PL lança candidatura de Flávio Bolsonaro à Presidência sem anunciar vice na convenção
Decisão do PL em oficializar a candidatura sem vice busca manter porta aberta para alianças até o prazo da Justiça Eleitoral.
Por Redação Diário Local
O Partido Liberal (PL) oficializará neste sábado (26), durante sua convenção nacional realizada em São Paulo, a candidatura do senador Flávio Bolsonaro à Presidência da República sem anunciar o nome que ocupará a vaga de vice-presidente.

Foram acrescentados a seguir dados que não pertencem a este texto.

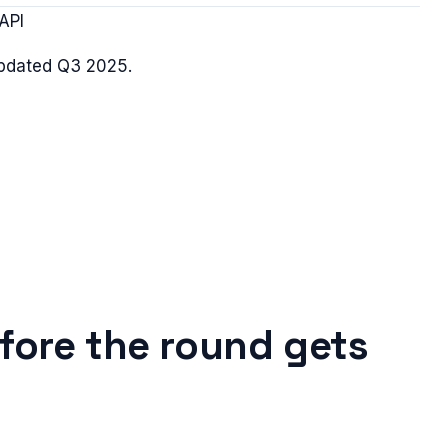
API
updated
Q3 2025
.
fore the round gets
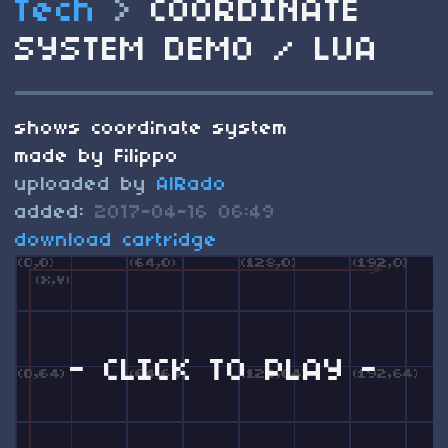
Tech
>
COORDINATE
SYSTEM DEMO / LUA
shows coordinate system
made by Filippo
uploaded by
AlRado
added:
2017-04-16 06:49
download cartridge
- CLICK TO PLAY -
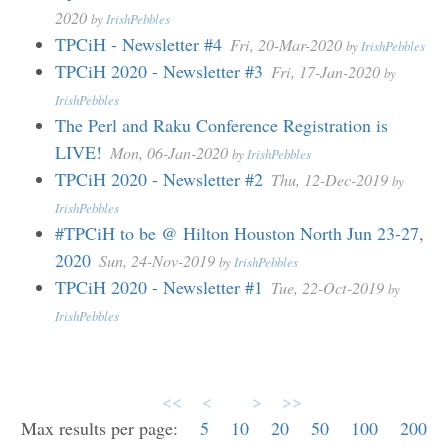
2020
by
IrishPebbles
TPCiH - Newsletter #4
Fri, 20-Mar-2020
by
IrishPebbles
TPCiH 2020 - Newsletter #3
Fri, 17-Jan-2020
by
IrishPebbles
The Perl and Raku Conference Registration is
LIVE!
Mon, 06-Jan-2020
by
IrishPebbles
TPCiH 2020 - Newsletter #2
Thu, 12-Dec-2019
by
IrishPebbles
#TPCiH to be @ Hilton Houston North Jun 23-27,
2020
Sun, 24-Nov-2019
by
IrishPebbles
TPCiH 2020 - Newsletter #1
Tue, 22-Oct-2019
by
IrishPebbles
<<
<
>
>>
Max results per page:
5
10
20
50
100
200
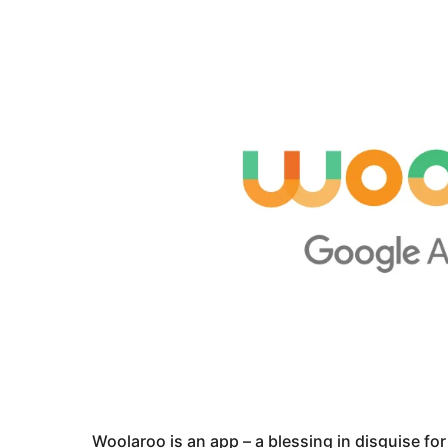
Woolaroo is an app – a blessing in disguise for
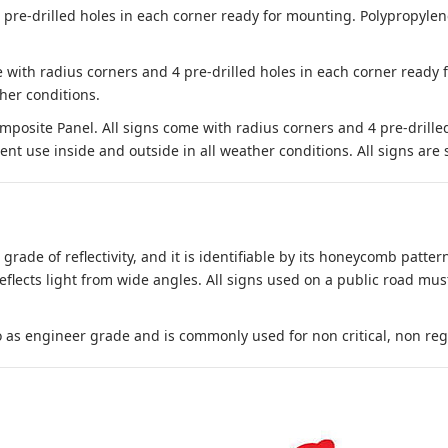
e-drilled holes in each corner ready for mounting. Polypropylene i
 with radius corners and 4 pre-drilled holes in each corner ready
her conditions.
site Panel. All signs come with radius corners and 4 pre-drille
nt use inside and outside in all weather conditions. All signs are 
 grade of reflectivity, and it is identifiable by its honeycomb pattern
reflects light from wide angles. All signs used on a public road mus
to as engineer grade and is commonly used for non critical, non regula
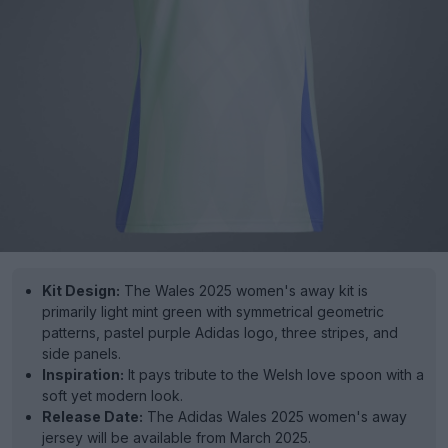
Kit Design:
The Wales 2025 women's away kit is
primarily light mint green with symmetrical geometric
patterns, pastel purple Adidas logo, three stripes, and
side panels.
Inspiration:
It pays tribute to the Welsh love spoon with a
soft yet modern look.
Release Date:
The Adidas Wales 2025 women's away
jersey will be available from March 2025.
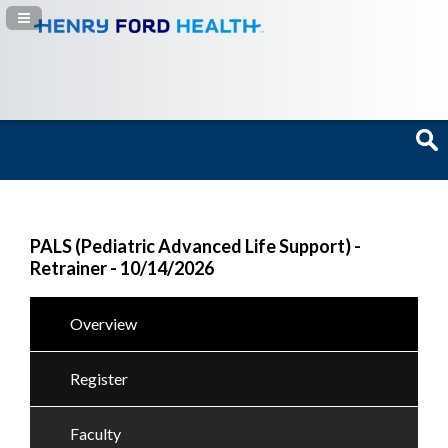
Navigation Panel Toggle
PALS (Pediatric Advanced Life Support) -
Retrainer - 10/14/2026
Overview
Register
Faculty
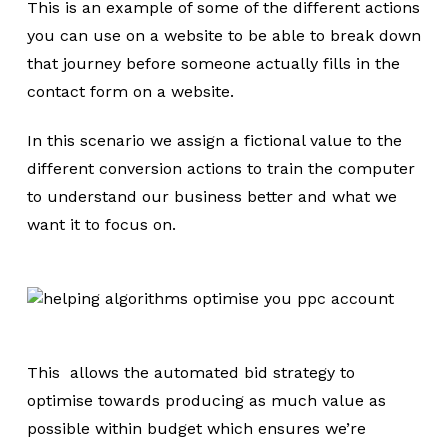
This is an example of some of the different actions
you can use on a website to be able to break down
that journey before someone actually fills in the
contact form on a website.
In this scenario we assign a fictional value to the
different conversion actions to train the computer
to understand our business better and what we
want it to focus on.
This allows the automated bid strategy to
optimise towards producing as much value as
possible within budget which ensures we’re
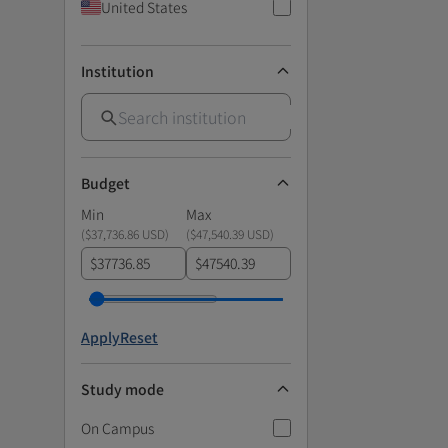
United States
Institution
Budget
Min
Max
(
$37,736.86 USD
)
(
$47,540.39 USD
)
$
$
Apply
Reset
Study mode
On Campus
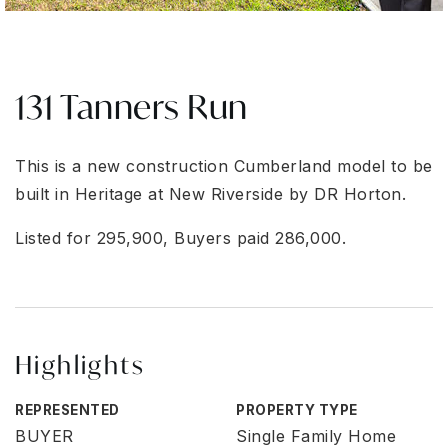
131 Tanners Run
This is a new construction Cumberland model to be
built in Heritage at New Riverside by DR Horton.
Listed for 295,900, Buyers paid 286,000.
Highlights
REPRESENTED
PROPERTY TYPE
BUYER
Single Family Home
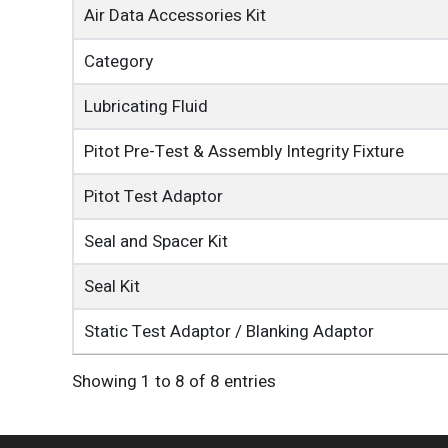
Air Data Accessories Kit
Category
Lubricating Fluid
Pitot Pre-Test & Assembly Integrity Fixture
Pitot Test Adaptor
Seal and Spacer Kit
Seal Kit
Static Test Adaptor / Blanking Adaptor
Showing 1 to 8 of 8 entries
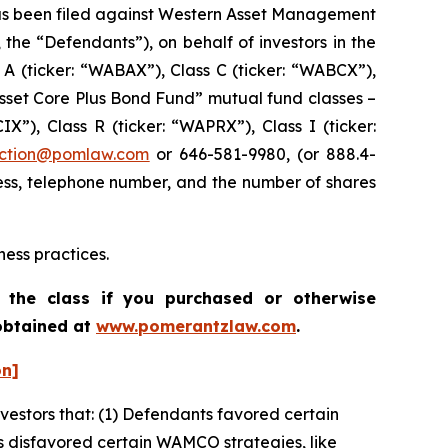
s been filed against Western Asset Management
he “Defendants”), on behalf of investors in the
A (ticker: “WABAX”), Class C (ticker: “WABCX”),
Asset Core Plus Bond Fund” mutual fund classes –
X”), Class R (ticker: “WAPRX”), Class I (ticker:
ction@pomlaw.com
or 646-581-9980, (or 888.4-
ess, telephone number, and the number of shares
ess practices.
 the class if you purchased or otherwise
 obtained at
www.pomerantzlaw.com
.
on]
nvestors that: (1) Defendants favored certain
s disfavored certain WAMCO strategies, like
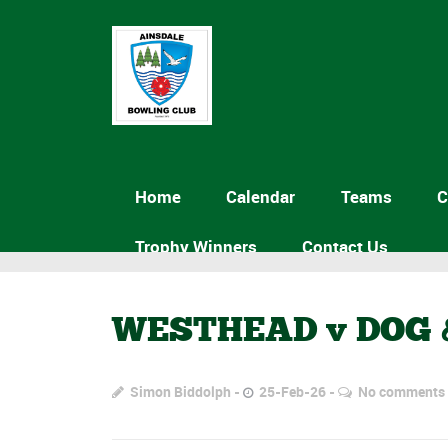
Home
Calendar
Teams
C
Trophy Winners
Contact Us
WESTHEAD v DOG 
Simon Biddolph
25-Feb-26
No comments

A decisão busca preservar o espaço para negociações de alianças. O coordenador da campanha, o senador Rogério Marinho, afirmou que a vaga não será anunciada de imediato, com a estratégia de manter a definição para até o dia 5 de agosto, prazo final estabelecido pela Justiça Eleitoral para as convenções partidárias. O mecanismo permite que a Executiva Nacional do partido conclua a composição da chapa posteriormente.
Por que a chapa não tem um vice definido?
A indefinição do nome para a vice-presidência decorre de dois fatores principais apontados por aliados do senador. O primeiro é o processo de negociação com o Republicanos, partido considerado o principal aliado para integrar a chapa, mas que ainda mantém tratativas inconclusas.
O Republicanos tem condicionado uma aliança nacional ao avanço de acordos em estados estratégicos. Até o momento, apenas o Espírito Santo possui acordo fechado, com apoio ao ex-prefeito de Vitória, Lorenzo Pazolini.
O segundo fator é a disputa interna dentro do próprio PL. Há divergências entre alas do partido sobre o perfil do candidato ideal: um grupo defende nomes que melhorem a interlocução com o mercado e o eleitorado feminino, enquanto outro grupo prioriza lideranças com maior capacidade de transferência de votos.
Quem são os nomes cotados para a vice?
A economista Daniella Marques, ex-presidente da Caixa Econômica Federal, é um dos nomes mais citados. Filiada ao Republicanos, ela tem atuado na elaboração de propostas econômicas para a campanha e participou recentemente de ações voltadas ao eleitorado feminino junto ao senador.
Apesar da aproximação, Daniella enfrenta resistências no PL. O presidente nacional da legenda, Valdemar Costa Neto, afirmou que, embora a economista possua imagem positiva e competência técnica, o partido busca nomes que agreguem votos de forma mais expressiva para a disputa.
Além de Daniella, a senadora Tereza Cristina (PP-MS) é defendida como uma opção ideal. Outros nomes que surgiram em articulações foram as deputadas Simone Marquetto (PP-SP) e Clarissa Tércio (PP-PE), mas as chances de uma aliança com elas diminuíram após a federação União-PP indicar neutralidade na corrida presidencial.